Randolph Community College’s Computer-Integrated Machining program has received an additional grant from the Golden LEAF Foundation. The $240,000 grant will be used to purchase a CNC Milling Center and a CNC Turning Center to expand the Machining lab in the Continuing Education and Industrial Center on the Asheboro Campus.
“This additional equipment will help us better serve students,” said Garret Parker, department head for the Computer-Integrated Machining program, which prepares graduates for employment as machining technicians in high-tech manufacturing, rapid-prototyping and rapid-manufacturing industries, specialty machine shops, fabrication industries, and high-tech or emerging industries. “The students will be able to spread out and get more hands-on time.”
“The grant, awarded out of our Essential Skills in Advanced Manufacturing Initiative, will help manufacturers, some of our largest private-sector employers, with qualified workers,” said Dan Gerlach, Golden LEAF president. “The grants awarded under this Initiative will provide citizens from tobacco-dependent, economically distressed and rural communities with access to skills training for high wage jobs, connect the state’s industries with the skilled workers they need, and upgrade the capacity of our training institutions. North Carolina leads the Southeast in manufacturing jobs, with more than 18 percent of the rural workforce earning $8.5 billion in manufacturing wages.”
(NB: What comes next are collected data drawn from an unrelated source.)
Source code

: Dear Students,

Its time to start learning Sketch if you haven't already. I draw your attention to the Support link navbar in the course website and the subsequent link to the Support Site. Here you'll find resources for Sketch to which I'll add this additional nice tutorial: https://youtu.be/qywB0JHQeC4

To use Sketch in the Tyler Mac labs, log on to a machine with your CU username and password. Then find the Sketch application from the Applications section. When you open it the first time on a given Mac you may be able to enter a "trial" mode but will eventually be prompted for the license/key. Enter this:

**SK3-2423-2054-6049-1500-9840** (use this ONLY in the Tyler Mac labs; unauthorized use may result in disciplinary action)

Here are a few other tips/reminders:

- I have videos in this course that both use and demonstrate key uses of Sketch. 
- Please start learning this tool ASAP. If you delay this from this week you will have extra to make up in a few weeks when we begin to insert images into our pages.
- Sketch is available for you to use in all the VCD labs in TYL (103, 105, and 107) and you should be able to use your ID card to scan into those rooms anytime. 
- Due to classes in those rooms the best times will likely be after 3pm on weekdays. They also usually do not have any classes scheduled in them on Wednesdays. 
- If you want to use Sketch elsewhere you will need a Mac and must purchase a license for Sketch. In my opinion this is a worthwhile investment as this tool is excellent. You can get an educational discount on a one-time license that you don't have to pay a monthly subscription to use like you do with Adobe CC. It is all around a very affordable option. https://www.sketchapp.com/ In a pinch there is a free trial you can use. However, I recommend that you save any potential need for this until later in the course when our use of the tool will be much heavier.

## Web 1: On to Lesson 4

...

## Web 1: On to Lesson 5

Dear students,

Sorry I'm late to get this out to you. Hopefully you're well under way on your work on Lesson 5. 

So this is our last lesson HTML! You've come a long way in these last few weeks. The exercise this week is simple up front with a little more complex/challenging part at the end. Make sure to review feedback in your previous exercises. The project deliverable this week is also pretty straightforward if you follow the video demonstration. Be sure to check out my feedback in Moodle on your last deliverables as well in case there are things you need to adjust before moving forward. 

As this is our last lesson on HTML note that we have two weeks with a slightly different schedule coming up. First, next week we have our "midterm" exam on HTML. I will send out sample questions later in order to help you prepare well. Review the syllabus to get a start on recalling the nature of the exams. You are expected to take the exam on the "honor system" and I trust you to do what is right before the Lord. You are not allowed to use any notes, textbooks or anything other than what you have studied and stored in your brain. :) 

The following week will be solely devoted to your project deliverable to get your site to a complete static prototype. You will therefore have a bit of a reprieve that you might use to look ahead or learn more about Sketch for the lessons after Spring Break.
Randolph Community College was included in an $825,000 Golden LEAF Foundation grant for a consortium of Piedmont community colleges in January 2013, which was designed to allow the five colleges to coordinate training for jobs in computer-controlled machining; promote adoption of industry-recognized, third-party credentials; and build career pathways to attract high school students and others into advanced machining. RCC used the $145,000 from last year’s grant to purchase an OMAX waterjet machining center, in addition to supplies, raw materials, cutting tools, and professional development for instructors.
Parker said that enrollment in programs that use the CNC machines has increased, with around 85 students using the Machining lab in the CEIC every week. “The demand for new employees is also still strong,” he said, “with some employers calling to report 2-3 job openings at a time.” RCC has five local industries that routine hire graduates from this program and that trend is expected to continue.